**Exercise data**
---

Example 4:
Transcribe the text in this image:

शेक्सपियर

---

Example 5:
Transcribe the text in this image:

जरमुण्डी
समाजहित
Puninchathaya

**Requirement**
Repeat the whole listing word for word.

**Result of the exercise**
---

Example 4:
Transcribe the text in this image:

शेक्सपियर

---

Example 5:
Transcribe the text in this image:

जरमुण्डी
समाजहित
Puninchathaya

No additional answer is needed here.